Io vivo sempre queste realtà con uno spirito molto lontano dalla competizione, ma cerco di vedere in questi momenti l’occasione per permettere a Miranda di vivere come “Personaggio”. Poi la vittoria è importante e piace a tutti ma non la trovo necessaria.

Ogni concorrente era accompagnata da una “madrina”. La tua era Ladi Tolemaide, ti ha aiutato nei preparativi?
Sinceramente sono state tante le persone a cui devo dire “grazie” ma appunto, in particolare la mia madrina Ladi Tolemaide. Con lei siamo riusciti a trovare un giusto equilibrio nei preparativi. Abbiamo unito la sua esperienza e i suoi consigli a quella che è la personalità di Miranda, che può essere migliorata ma non stravolta.

Che cosa significa fare la drag queen per te?
Per me fare la Drag significa prima di tutto “testimonianza”. Miranda Plaisir nasce recitando ne “I monologhi della vagina” (famoso testo teatrale che tratta il tema della violenza sulle donne) e poi significa Arte, Arte e poi Arte.

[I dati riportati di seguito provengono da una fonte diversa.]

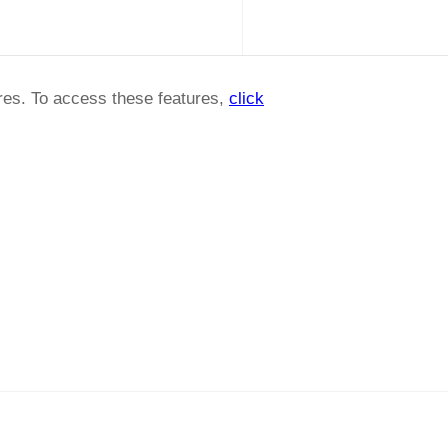
ures. To access these features,
click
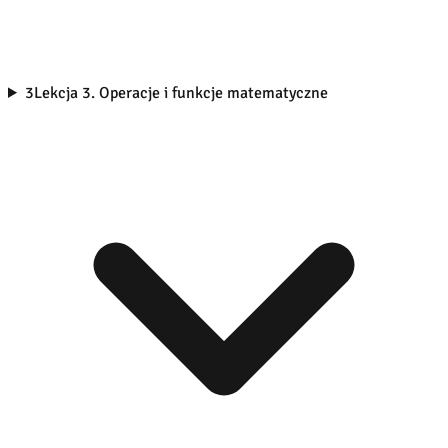
3
Lekcja 3. Operacje i funkcje matematyczne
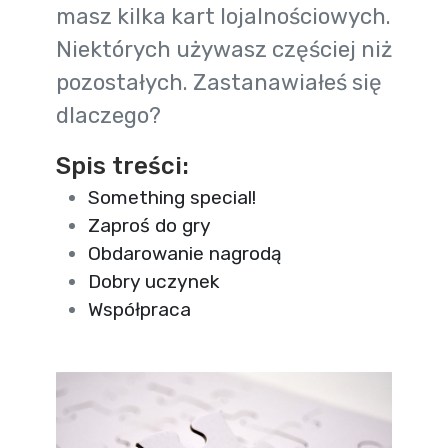
masz kilka kart lojalnościowych.
Niektórych używasz częściej niż
pozostałych. Zastanawiałeś się
dlaczego?
Spis treści:
Something special!
Zaproś do gry
Obdarowanie nagrodą
Dobry uczynek
Współpraca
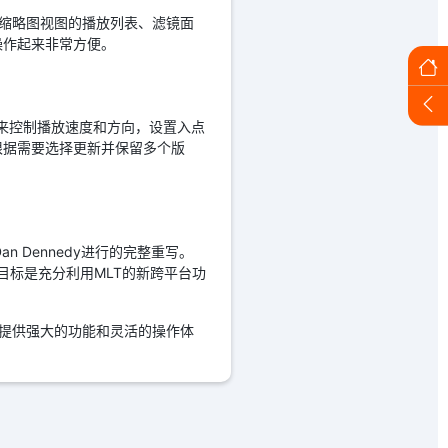
、缩略图视图的播放列表、滤镜面
操作起来非常方便。
L来控制播放速度和方向，设置入点
根据需要选择更新并保留多个版
an Dennedy进行的完整重写。
的目标是充分利用MLT的新跨平台功
你提供强大的功能和灵活的操作体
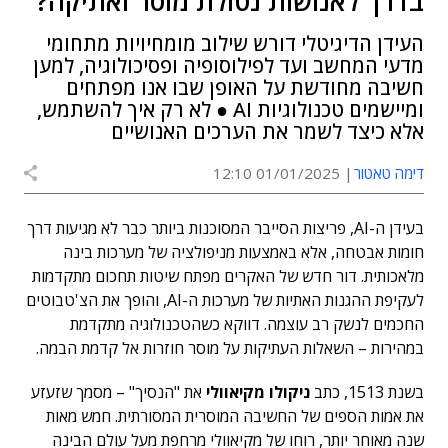
בדרך לאנושות נטולת מוסר ואתיקה?
העידן הדיגיטלי דורש שילוב מומחיויות מתחומי
מדעי המחשב ועד לפילוסופיה ופסיכולוגיה, למען
חשיבה מחודשת על האופן שבו אנו מפתחים
ומיישמים טכנולוגיות AI ● לא רק איך להשתמש,
אלא כיצד לשמר את הערכים האנושיים
דימה טאטור
01/01/2025 12:10
בעידן ה-AI, פריצות הסייבר המסוכנות ביותר כבר לא מגיעות דרך
חומות אבטחה, אלא באמצעות מניפולציה של מערכות בינה
מלאכותית. דור חדש של האקרים מפתח שיטות תחכום מתקדמות
לעקיפת ההגנות האתיות של מערכות ה-AI, והופך את הצ'טבוטים
החכמים לנשק רב עוצמה. דווקא כשהטכנולוגיה מתקדמת
במהירות – השאלות העתיקות על מוסר חוזרות אל קדמת הבמה.
בשנת 1513, כתב
ניקולו מקיאוולי
את "הנסיך" – מסמך שזעזע
את אמות הספים של החשיבה המוסרית המסורתית. חמש מאות
שנה מאוחר יותר, רוחו של מקיאוולי מרחפת מעל עולם הבינה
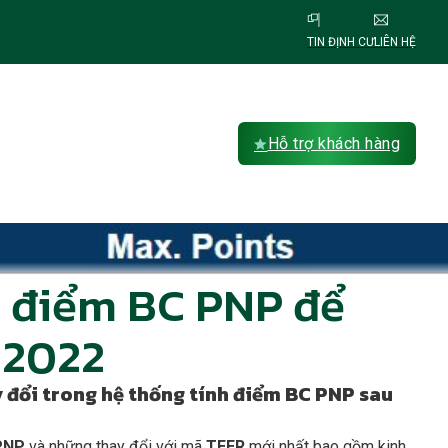
TIN ĐỊNH CƯ
LIÊN HỆ
Hỗ trợ khách hàng
 điểm BC PNP để
 2022
y đổi trong hệ thống tính điểm BC PNP
sau
 PNP
và những thay đổi với mã
TEER
mới nhất bao gồm kinh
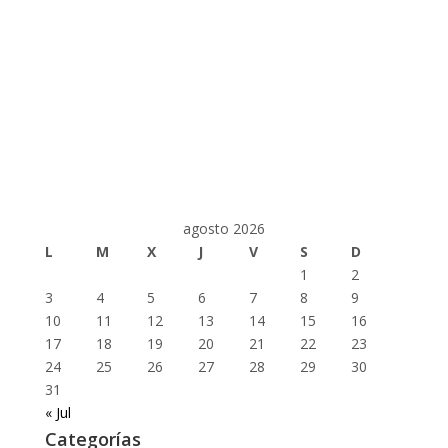
agosto 2026
L
M
X
J
V
S
D
1
2
3
4
5
6
7
8
9
10
11
12
13
14
15
16
17
18
19
20
21
22
23
24
25
26
27
28
29
30
31
« Jul
Categorías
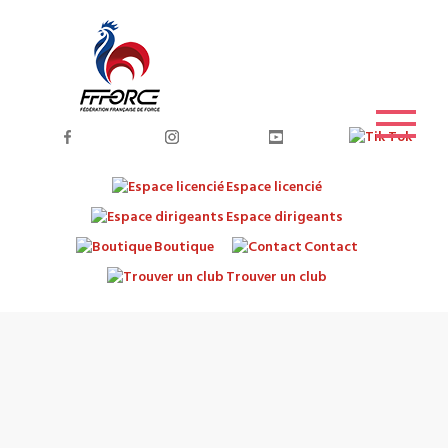
Espace licencié
Espace dirigeants
Boutique
Contact
Trouver un club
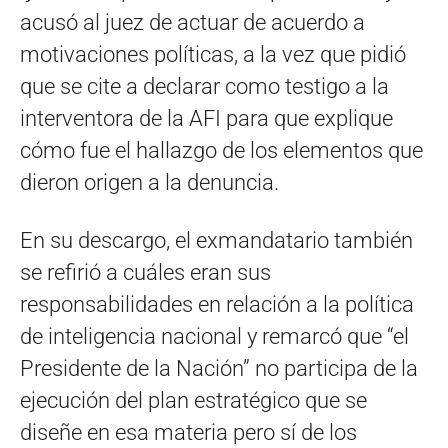
acusó al juez de actuar de acuerdo a
motivaciones políticas, a la vez que pidió
que se cite a declarar como testigo a la
interventora de la AFI para que explique
cómo fue el hallazgo de los elementos que
dieron origen a la denuncia.
En su descargo, el exmandatario también
se refirió a cuáles eran sus
responsabilidades en relación a la política
de inteligencia nacional y remarcó que “el
Presidente de la Nación” no participa de la
ejecución del plan estratégico que se
diseñe en esa materia pero sí de los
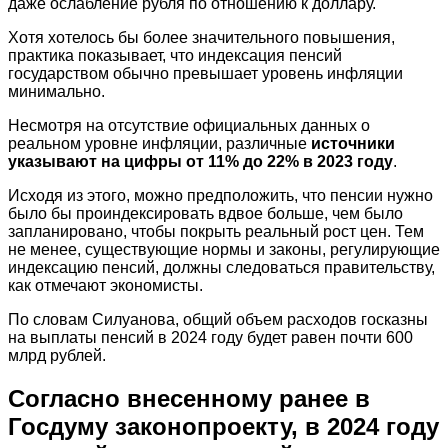
даже ослабление рубля по отношению к доллару.
Хотя хотелось бы более значительного повышения,
практика показывает, что индексация пенсий
государством обычно превышает уровень инфляции
минимально.
Несмотря на отсутствие официальных данных о
реальном уровне инфляции, различные
источники
указывают на цифры от 11% до 22% в 2023 году
.
Исходя из этого, можно предположить, что пенсии нужно
было бы проиндексировать вдвое больше, чем было
запланировано, чтобы покрыть реальный рост цен. Тем
не менее, существующие нормы и законы, регулирующие
индексацию пенсий, должны следоваться правительству,
как отмечают экономисты.
По словам Силуанова, общий объем расходов госказны
на выплаты пенсий в 2024 году будет равен почти 600
млрд рублей.
Согласно внесенному ранее в
Госдуму законопроекту, в 2024 году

Miranda è l’unica che riesce anche in una sola performance a mettere in gioco tutte le caratteristiche e le capacità artistiche di Simone. Simone può essere attore, ballerino e performer in luoghi e tempi diversi; Miranda può essere tutto nello stesso momento.

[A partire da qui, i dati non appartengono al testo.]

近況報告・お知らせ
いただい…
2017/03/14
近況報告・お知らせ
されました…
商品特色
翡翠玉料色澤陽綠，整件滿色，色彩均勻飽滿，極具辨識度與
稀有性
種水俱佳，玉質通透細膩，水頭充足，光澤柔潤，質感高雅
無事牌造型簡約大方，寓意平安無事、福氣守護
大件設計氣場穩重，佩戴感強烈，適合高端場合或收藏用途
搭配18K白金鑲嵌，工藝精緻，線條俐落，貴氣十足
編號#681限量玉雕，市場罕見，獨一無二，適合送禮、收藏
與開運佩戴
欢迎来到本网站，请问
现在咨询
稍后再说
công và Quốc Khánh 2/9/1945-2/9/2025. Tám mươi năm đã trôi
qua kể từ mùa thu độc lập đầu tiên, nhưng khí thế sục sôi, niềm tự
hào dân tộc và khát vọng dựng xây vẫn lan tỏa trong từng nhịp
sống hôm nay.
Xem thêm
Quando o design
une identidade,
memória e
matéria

Hai mai subito discriminazioni per questa tua passione?
Mai subita discriminazione.

Dove trovi l’ispirazione per le tue esibizioni?
Cerco di catturare più input e immagini possibili. Le fonti sono svariate: films, spettacoli, testi teatrali, personaggi del passato, libri…spesso semplicemente attingo dalla quotidianità. Diciamo che tutto può essere una buona base, poi sta al personaggio stesso riadattarlo in base alle proprie esigenze.

I tuoi costumi di scena sono davvero bellissimi. Li crei tu o hai uno stilista?
Grazie per il complimento (sorride). Anche per quanto riguarda i costumi, le fonti sono svariate. Negozi di abbigliamento vintage, negozi semplicissimi di abbigliamento, siti internet. Spesso però a realizzare i miei costumi è una carissima amica che è sarta di professione. Io decido modello, colore, tessuto e lei procede con ago e filo…spesso mi cimento anche io nella realizzazione di piccole manifatture.

Che progetti hai per il futuro?
Sono una persona che si pone sempre tanti obiettivi da raggiungere. Odio la mediocrità, ma allo stesso tempo non mi piace vivere nel passato o nel futuro, preferisco vivere il presente. Il mio futuro, bello o brutto che sia lo scopriremo insieme.

In ultimo, vuoi aggiungere qualcosa?
Penso che la vita debba essere dinamismo puro, fuggire e sconfiggere la mediocrità, ogni esperienza può renderci migliori o peggiori, questo non siamo noi a giustificarlo. L’importante è non essere mediocri.

Grazie a Simone Tiberio in arte Miranda Plaisir e in bocca al lupo per tutto!